Thonnelier, François
Biographie
Né le 9 juin 1785 à Paris. Ingénieur. Le dossier de ses droits fut instruit par la Commission des récompenses nationales de la mairie du (ancien) VIe arrondissement. Il reçut la médaille de Juillet auprès de la mairie du (ancien) VIe arrondissement.
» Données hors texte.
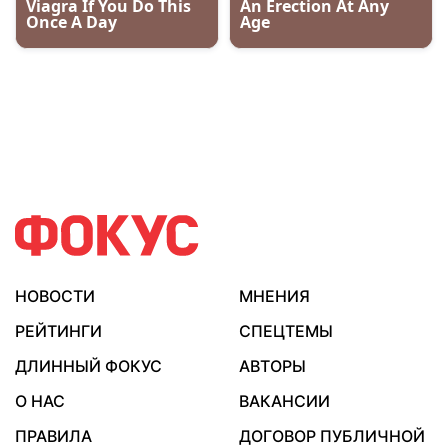
НОВОСТИ
МНЕНИЯ
РЕЙТИНГИ
СПЕЦТЕМЫ
ДЛИННЫЙ ФОКУС
АВТОРЫ
О НАС
ВАКАНСИИ
ПРАВИЛА
ДОГОВОР ПУБЛИЧНОЙ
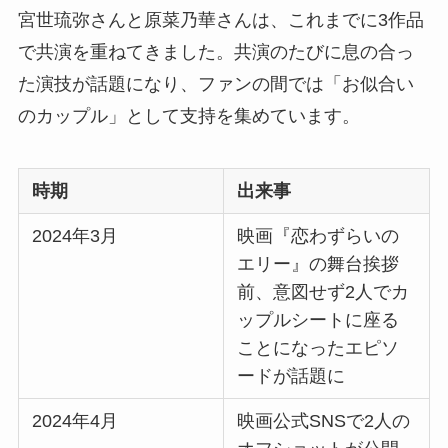
宮世琉弥さんと原菜乃華さんは、これまでに3作品
で共演を重ねてきました。共演のたびに息の合っ
た演技が話題になり、ファンの間では「お似合い
のカップル」として支持を集めています。
時期
出来事
2024年3月
映画『恋わずらいの
エリー』の舞台挨拶
前、意図せず2人でカ
ップルシートに座る
ことになったエピソ
ードが話題に
2024年4月
映画公式SNSで2人の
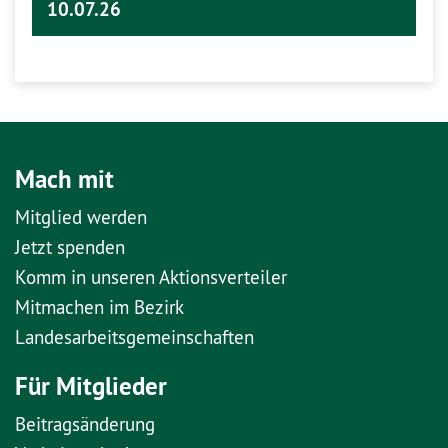
10.07.26
Mach mit
Mitglied werden
Jetzt spenden
Komm in unseren Aktionsverteiler
Mitmachen im Bezirk
Landesarbeitsgemeinschaften
Für Mitglieder
Beitragsänderung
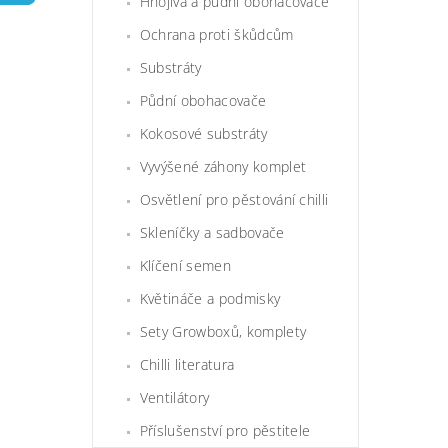
Hnojiva a půdní obohacovače
Ochrana proti škůdcům
Substráty
Půdní obohacovače
Kokosové substráty
Vyvýšené záhony komplet
Osvětlení pro pěstování chilli
Skleníčky a sadbovače
Klíčení semen
Květináče a podmisky
Sety Growboxů, komplety
Chilli literatura
Ventilátory
Příslušenství pro pěstitele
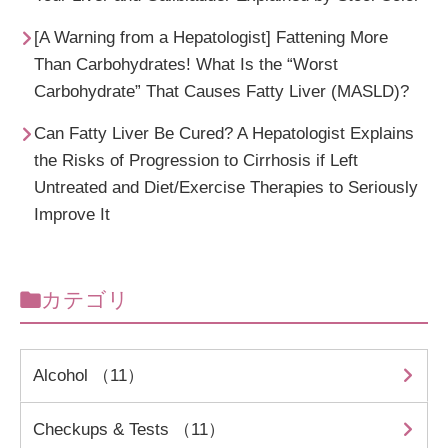
[A Warning from a Hepatologist] Fattening More
Than Carbohydrates! What Is the “Worst
Carbohydrate” That Causes Fatty Liver (MASLD)?
Can Fatty Liver Be Cured? A Hepatologist Explains
the Risks of Progression to Cirrhosis if Left
Untreated and Diet/Exercise Therapies to Seriously
Improve It
カテゴリ
Alcohol （11）
Checkups & Tests （11）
Il demeurait 30, rue des Gravilliers en 1831. Etat nominatif des citoyens auxquels sera décernée la médaille instituée par la loi du 13 décembre 1830 sur les récompenses nationales, Bulletin des lois, 2e partie, ordonnances, n° 104 bis ; Etat nominatif des citoyens auxquels sera décernée la médaille instituée par la loi du 13 décembre 1830 sur les récompenses nationales, Le Moniteur universel, 19 juin 1831 ; Archives nationales F/1dIII/39 Commission des récompenses nationales, noms des citoyens proposés pour la médaille (ancien) VIe arrondissement. In Archives de la préfecture de police AA 398 in dossier Leroy, Jean-Louis, il y a un Thonnelier qui signait le 11 avril 1831 le certificat suivant en faveur de Leroy : « Nous, soussignés, commissaires délégués par l’autorité municipale du (ancien) VIe arrondissement de Paris, pour le recensement de la garde nationale, déclarons que le sieur Jean-Louis Leroy, ouvrier couvreur, domicilié rue du Temple n° 31, époux et père de trois enfants en bas âge (dont un infirme), que nous avons porté sur nos feuilles de recensement, se trouve dans une misère telle que nous croyons remplir un devoir sacré que d’appeler sur lui l’attention de l’administration municipale et celle de tous les hommes charitables auxquels nous affirmons que cet être trop malheureux est du nombre des braves qui se sont distingués dans les glorieuses et immortelles journées de Juillet ; qu’il a été blessé deux fois à une jambe et de plus au col, qu’il n’a fait aucune réclamation à cet égard parce qu’il se trouvait réfractaire à la loi du recrutement. Maintenant qu’il est amnistié par l’ordonnance du roi des Français, nous pensons qu’il est en droit de solliciter telle récompense qu’il sera jugé à propos de lui accorder.